Pas de changement fondamental après réduction, c’est surtout le nez qui a été remanié. On retrouve les mêmes notes mais ce ne sont plus les mêmes qui dominent.

La touche finale


Et voilà ! Il n'y a plus qu'à mettre en bouteille. Florent concocte une petite étiquette, voilà deux magnifiques bouteilles de la Cuvée Esper ! Direction l’atelier cirage maintenant, vous verrez sur les photos que nous avons encore quelques progrès à faire. Mais finalement Mathieu, qui n’a pas craché lors des dégustations (oui je balance, ce mec est un surhomme, personnellement même en crachant j’étais K.O. !), s’en sort quand même avec les honneurs.

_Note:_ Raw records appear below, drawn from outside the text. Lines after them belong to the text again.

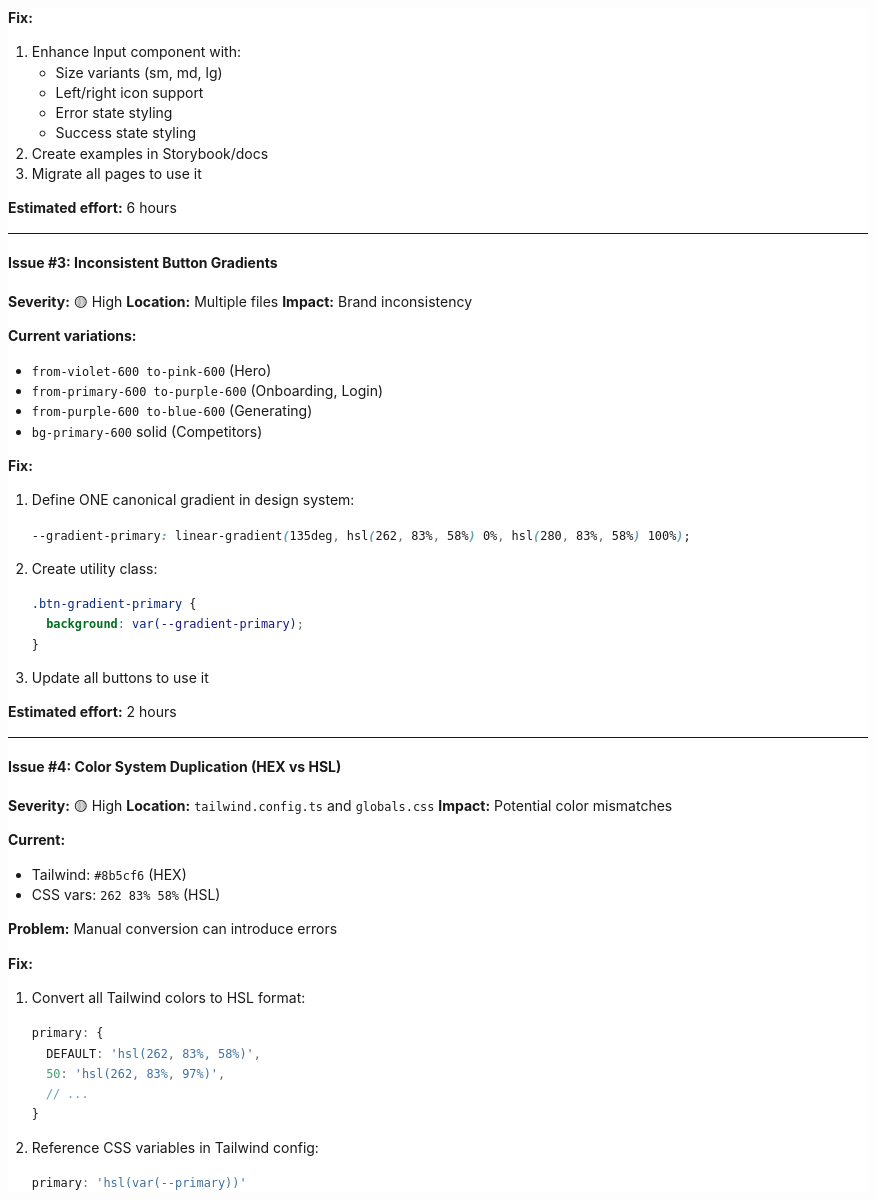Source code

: **Fix:**
1. Enhance Input component with:
   - Size variants (sm, md, lg)
   - Left/right icon support
   - Error state styling
   - Success state styling
2. Create examples in Storybook/docs
3. Migrate all pages to use it

**Estimated effort:** 6 hours

---

#### Issue #3: Inconsistent Button Gradients

**Severity:** 🟡 High
**Location:** Multiple files
**Impact:** Brand inconsistency

**Current variations:**
- `from-violet-600 to-pink-600` (Hero)
- `from-primary-600 to-purple-600` (Onboarding, Login)
- `from-purple-600 to-blue-600` (Generating)
- `bg-primary-600` solid (Competitors)

**Fix:**
1. Define ONE canonical gradient in design system:
   ```css
   --gradient-primary: linear-gradient(135deg, hsl(262, 83%, 58%) 0%, hsl(280, 83%, 58%) 100%);
   ```
2. Create utility class:
   ```css
   .btn-gradient-primary {
     background: var(--gradient-primary);
   }
   ```
3. Update all buttons to use it

**Estimated effort:** 2 hours

---

#### Issue #4: Color System Duplication (HEX vs HSL)

**Severity:** 🟡 High
**Location:** `tailwind.config.ts` and `globals.css`
**Impact:** Potential color mismatches

**Current:**
- Tailwind: `#8b5cf6` (HEX)
- CSS vars: `262 83% 58%` (HSL)

**Problem:** Manual conversion can introduce errors

**Fix:**
1. Convert all Tailwind colors to HSL format:
   ```typescript
   primary: {
     DEFAULT: 'hsl(262, 83%, 58%)',
     50: 'hsl(262, 83%, 97%)',
     // ...
   }
   ```
2. Reference CSS variables in Tailwind config:
   ```typescript
   primary: 'hsl(var(--primary))'
   ```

Quelques indiscrétions venues des chais…


Après l’effort, le réconfort, nous reprenons la visite là où nous l’avions laissée, du côté des fûts en vieillissement. Il y a beaucoup de choses ici : des finish en cours, des rhums qui se reposent, des expérimentations, comme par exemple un rhum de Floride qui finit de vieillir en fût de Sauternes. Parmi ces essais il y a malheureusement des ratés, comme ce rhum vieilli en fut de Petrus. Le fût a été méché, c'est-à-dire soufré afin de l’aseptiser. Le rhum a un fort arôme de soufre qui s’apparente à de l’œuf pourri.



Florian nous propose de goûter à plusieurs essais de finishs d’un assemblage de rhums distillés en 2007 chez DDL au Guyana : Porto, Sherry, Madeire et Moscatel. Pas de chichi, le rhum est tiré de façon « traditionnelle », c'est-à-dire siphonné avec un gros tuyau !

Dernière mission de la journée : réaliser l’assemblage et la réduction d’une nouveauté à sortir en fin d’année : L’Oktoberum. Il s’agit d’un assemblage de rhums Jamaïcains d’au moins 5 ans qui a été vieilli en fûts de bière. Il y avait au départ 3 fûts : 2 ayant contenu du Macvin (vin de liqueur du Jura) et un ayant contenu du vin jaune. Ces trois fûts ont ensuite contenu du whisky pendant 7 ans et enfin de la bière pendant 3 ans. On avait laissé la lie de la bière (une grosse couche) au fond d’un des fûts.

Nous avons pu déguster ce fût et la lie apporte un côté levure, brioche, voire tabac blond que j’ai beaucoup apprécié. La cuve dans laquelle avaient déjà été mélangés les deux premiers futs présentait le même profil mais moins marqué. Nous avons donc transféré le troisième fût dans la cuve et apporté une partie d’eau osmosée pour la réduction. Je suis désormais bien curieux de goûter à la version définitive !


Et voilà, une photo souvenir, un petit coup de balai, une bonne bière pression de la brasserie et nous reprenons la route pour Dijon après cette belle journée. Mathieu mérite définitivement son titre de Master Blender, son assemblage est vraiment excellent. Un grand merci à Florent et Florian pour leur accueil et pour le partage. Bravo pour cette chouette initiative qui a fait le bonheur de Mathieu et dont le compte-rendu, je l’espère, vous aura plu.  On retrouvera bientôt La Compagnie des Indes avec de jolis single cask qui arriveront en fin d’année.